Pop Culture

Grimaldi: Dystopian movies provide narrow roles for actors

Young adult novels are wonderful. The public especially has certainly embraced this genre — the success of “The Hunger Games,” “Harry Potter,” and “Twilight” prove this perfectly. The amount of film adaptations that have occurred in the past few years show Hollywood sees the potential to make serious cash off of books for young adults.

In recent years, young adult genre is totally dominated by dystopian sagas, full of grim, boring worlds and supposedly badass, but mostly white, solemn heroines. Last weekend, the film adaptation of “Divergent” hit theaters and proved that the genre and its leading ladies are becoming derivative of each other, creating a bleak future for Hollywood blockbusters.

Maybe I should be glad that young women are being portrayed as strong, agile archers and warriors. Sure, Katniss Everdeen is cool, but I keep seeing movies and books with similar futuristic worlds and women who seem like they could be cut and paste from one story into the next.  The upcoming “The Giver” and “The Maze Runner” have more similar themes and aesthetics in the film versions to “The Hunger Games” than their own original texts. It’s all an indication that something is wrong. The problem lies within Hollywood and existing gender schema in pop culture and beyond.

The heroines in these titles are characterized as tomboyish and not ones to care about how they look, but the filmmakers and casting directors certainly care a lot about looks. Most of them tend to be white, between sizes two and six, and for all intents and purposes, drop dead gorgeous. In “Divergent” the main character, Tris, is supposed to be exceedingly plain, and yet directors casted Shaliene Woodley, who is eye-popping and anything but ordinary.

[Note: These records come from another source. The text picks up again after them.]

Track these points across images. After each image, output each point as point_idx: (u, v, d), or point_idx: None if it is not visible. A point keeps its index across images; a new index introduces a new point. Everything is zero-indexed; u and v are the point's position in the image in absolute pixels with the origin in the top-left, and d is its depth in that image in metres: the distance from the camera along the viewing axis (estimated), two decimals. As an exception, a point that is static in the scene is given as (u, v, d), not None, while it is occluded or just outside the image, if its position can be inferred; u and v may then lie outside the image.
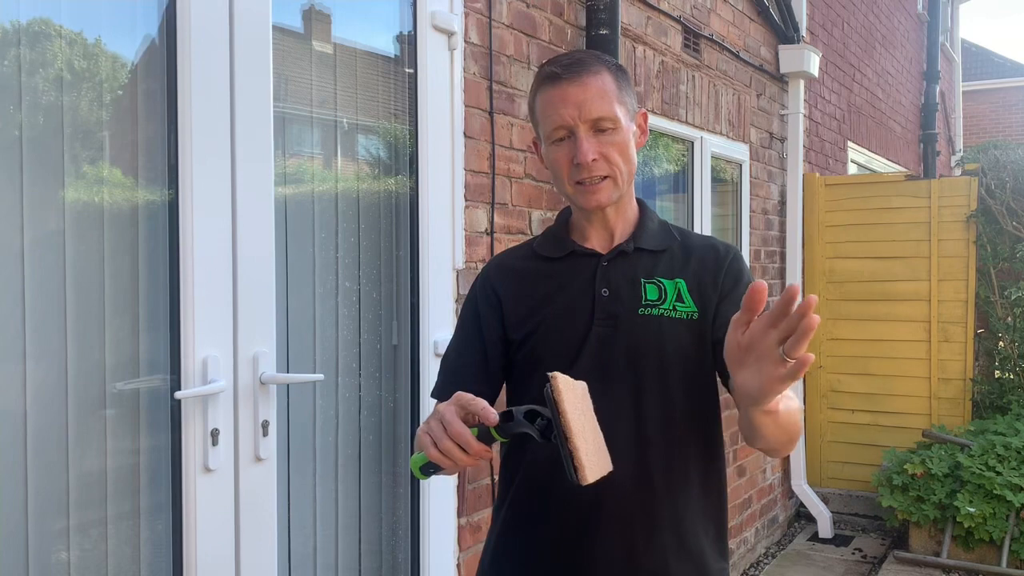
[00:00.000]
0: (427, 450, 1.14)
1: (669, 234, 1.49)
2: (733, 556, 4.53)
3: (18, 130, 1.64)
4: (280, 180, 2.11)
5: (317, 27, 2.31)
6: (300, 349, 2.20)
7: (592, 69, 1.37)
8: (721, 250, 1.47)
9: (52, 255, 1.70)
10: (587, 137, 1.35)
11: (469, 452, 1.12)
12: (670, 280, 1.42)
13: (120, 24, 1.83)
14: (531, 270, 1.49)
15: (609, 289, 1.41)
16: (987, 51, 18.63)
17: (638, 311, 1.39)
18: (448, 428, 1.12)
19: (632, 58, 3.57)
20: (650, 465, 1.38)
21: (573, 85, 1.36)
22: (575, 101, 1.35)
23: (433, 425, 1.15)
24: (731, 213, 4.74)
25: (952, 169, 9.80)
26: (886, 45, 7.48)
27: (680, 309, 1.40)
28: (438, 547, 2.51)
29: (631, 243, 1.45)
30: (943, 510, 4.43)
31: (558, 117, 1.36)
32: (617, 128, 1.37)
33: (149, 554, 1.87)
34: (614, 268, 1.43)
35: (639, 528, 1.38)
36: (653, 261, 1.44)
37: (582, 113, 1.35)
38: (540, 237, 1.55)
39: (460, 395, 1.16)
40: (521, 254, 1.54)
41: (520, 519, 1.46)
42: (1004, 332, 5.13)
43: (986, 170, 5.09)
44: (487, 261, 1.61)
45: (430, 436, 1.14)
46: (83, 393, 1.75)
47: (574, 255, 1.46)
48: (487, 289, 1.51)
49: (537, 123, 1.43)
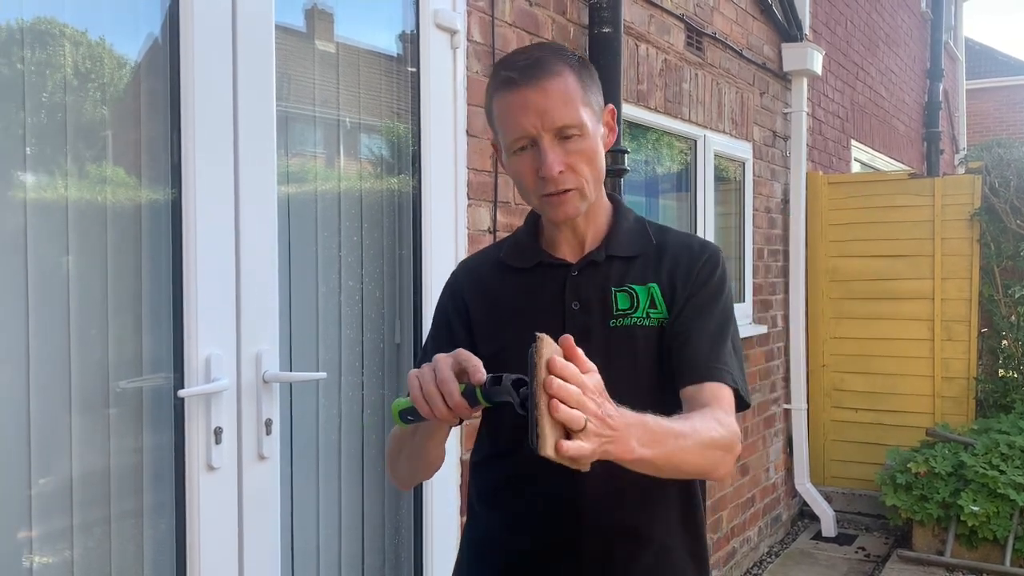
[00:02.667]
0: (413, 393, 1.13)
1: (644, 236, 1.41)
2: (736, 555, 4.53)
3: (21, 129, 1.65)
4: (283, 179, 2.12)
5: (320, 26, 2.31)
6: (303, 347, 2.20)
7: (553, 70, 1.25)
8: (696, 250, 1.39)
9: (55, 254, 1.70)
10: (551, 147, 1.25)
11: (450, 404, 1.10)
12: (642, 286, 1.35)
13: (123, 23, 1.83)
14: (499, 282, 1.42)
15: (579, 302, 1.35)
16: (991, 49, 18.58)
17: (609, 323, 1.34)
18: (438, 374, 1.11)
19: (635, 56, 3.57)
20: (626, 475, 1.35)
21: (533, 91, 1.24)
22: (536, 108, 1.24)
23: (424, 369, 1.13)
24: (734, 212, 4.73)
25: (956, 167, 9.77)
26: (889, 43, 7.47)
27: (653, 316, 1.34)
28: (441, 545, 2.51)
29: (602, 251, 1.38)
30: (947, 509, 4.42)
31: (519, 127, 1.25)
32: (583, 134, 1.27)
33: (152, 552, 1.87)
34: (584, 279, 1.37)
35: (619, 545, 1.35)
36: (625, 267, 1.37)
37: (544, 122, 1.24)
38: (508, 244, 1.47)
39: (460, 351, 1.13)
40: (489, 262, 1.47)
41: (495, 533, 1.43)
42: (1008, 330, 5.12)
43: (990, 168, 5.08)
44: (457, 265, 1.57)
45: (418, 379, 1.12)
46: (86, 391, 1.75)
47: (542, 266, 1.39)
48: (456, 299, 1.45)
49: (496, 130, 1.33)
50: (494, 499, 1.44)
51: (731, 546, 4.47)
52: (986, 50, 18.37)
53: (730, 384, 1.31)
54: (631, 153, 3.59)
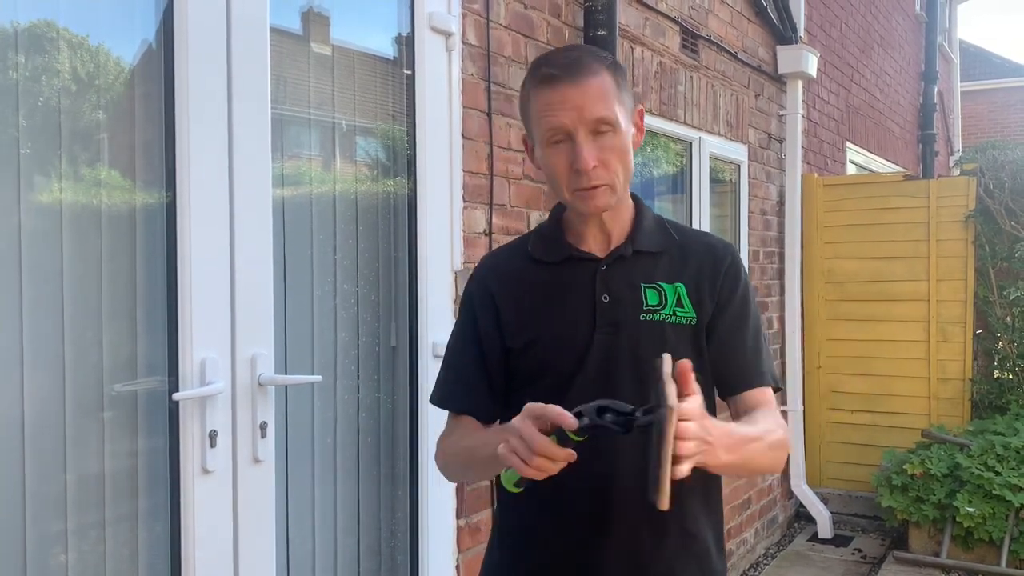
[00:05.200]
0: (520, 470, 1.17)
1: (667, 233, 1.46)
2: (732, 557, 4.53)
3: (16, 132, 1.64)
4: (278, 182, 2.11)
5: (315, 29, 2.31)
6: (298, 350, 2.20)
7: (591, 69, 1.32)
8: (720, 252, 1.45)
9: (50, 257, 1.70)
10: (586, 142, 1.31)
11: (555, 460, 1.15)
12: (670, 284, 1.40)
13: (118, 27, 1.83)
14: (528, 275, 1.45)
15: (609, 295, 1.39)
16: (985, 51, 18.64)
17: (640, 316, 1.38)
18: (532, 444, 1.14)
19: (630, 59, 3.57)
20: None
21: (572, 87, 1.30)
22: (574, 104, 1.30)
23: (515, 443, 1.16)
24: (730, 214, 4.74)
25: (950, 169, 9.80)
26: (884, 45, 7.49)
27: (680, 314, 1.39)
28: (437, 548, 2.51)
29: (629, 246, 1.42)
30: (942, 510, 4.42)
31: (556, 120, 1.31)
32: (616, 131, 1.33)
33: (147, 556, 1.86)
34: (613, 273, 1.41)
35: (646, 531, 1.38)
36: (652, 264, 1.42)
37: (582, 116, 1.30)
38: (534, 237, 1.50)
39: (530, 406, 1.17)
40: (515, 255, 1.50)
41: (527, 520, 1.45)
42: (1003, 332, 5.13)
43: (984, 170, 5.09)
44: (480, 260, 1.58)
45: (516, 455, 1.16)
46: (81, 395, 1.75)
47: (571, 260, 1.43)
48: (483, 294, 1.47)
49: (530, 123, 1.38)
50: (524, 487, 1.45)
51: (727, 548, 4.47)
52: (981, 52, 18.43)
53: (772, 384, 1.44)
54: (626, 155, 3.59)
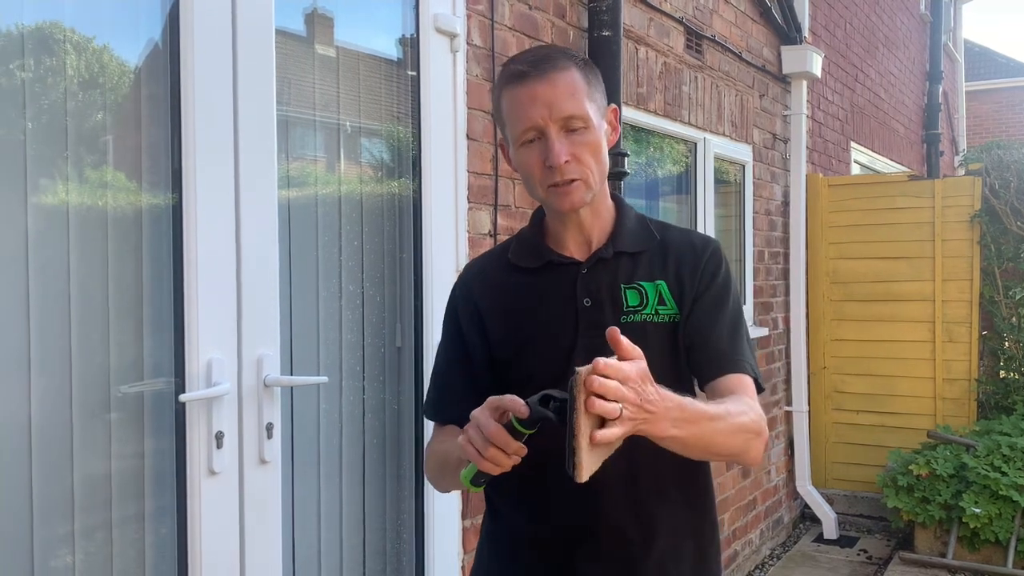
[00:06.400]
0: (475, 460, 1.16)
1: (648, 232, 1.45)
2: (738, 558, 4.52)
3: (22, 134, 1.65)
4: (283, 183, 2.12)
5: (320, 30, 2.31)
6: (304, 352, 2.20)
7: (560, 65, 1.32)
8: (699, 246, 1.44)
9: (56, 259, 1.70)
10: (558, 138, 1.30)
11: (509, 453, 1.14)
12: (651, 283, 1.39)
13: (124, 28, 1.83)
14: (510, 283, 1.45)
15: (591, 299, 1.38)
16: (990, 51, 18.60)
17: (620, 319, 1.36)
18: (485, 431, 1.14)
19: (634, 59, 3.57)
20: (640, 470, 1.36)
21: (541, 83, 1.30)
22: (544, 100, 1.30)
23: (472, 434, 1.16)
24: (734, 214, 4.73)
25: (956, 169, 9.78)
26: (889, 45, 7.47)
27: (662, 312, 1.39)
28: (442, 549, 2.51)
29: (609, 247, 1.41)
30: (948, 511, 4.41)
31: (527, 118, 1.31)
32: (588, 127, 1.32)
33: (154, 557, 1.87)
34: (594, 276, 1.40)
35: (635, 534, 1.38)
36: (632, 264, 1.41)
37: (552, 112, 1.30)
38: (515, 244, 1.49)
39: (491, 399, 1.17)
40: (497, 264, 1.49)
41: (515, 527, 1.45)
42: (1009, 332, 5.12)
43: (990, 170, 5.08)
44: (464, 267, 1.58)
45: (472, 446, 1.15)
46: (87, 396, 1.75)
47: (551, 265, 1.42)
48: (468, 304, 1.47)
49: (504, 124, 1.38)
50: (512, 491, 1.45)
51: (733, 549, 4.46)
52: (985, 52, 18.40)
53: (750, 373, 1.40)
54: (631, 156, 3.60)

Accuracy and dedication to the source text aside, this really emphasizes the cookie-cutter effect that is so observable in these movies. Audiences are made to feel like there is only one type of heroine. Hollywood should diversify representations of women and veer away from the played-out post-apocalyptic genre. It’s a lose-lose situation.



This is probably an indication that Hollywood needs to rethink its blockbusters and who’s in them. These new movies are so unoriginal that they cannot stand on their own. In an August issue of Entertainment Weekly, the cover story featuring the cast of “Divergent” had the headline “Is This the Next Hunger Games?” plastered across it. Hollywood should be striving for new representations to tell stories that are the first of their kind, not the next of another’s.

I fully support Tris and Katniss’s bad-assery, but I think they deserve some more interesting counterparts to complement the desiccated world of young adult fiction. Different examples are few and far between, such as the film adaptation of “The Fault in Our Stars,” which also stars Shailene Woodley as one of the most unique heroines of our time. Another book due to be adapted as a series is “Dorothy Must Die” which combines everything we love about Oz with “Kill Bill”-like action sequences.

There is plenty out there for Hollywood and book publishers to draw from, and now is the time for them to do it. Audiences won’t want to see the same story again and again, and we certainly won’t want our heroines to become abstracted from great women into bland characters designed for movie studios to make money rather than for us to actually enjoy.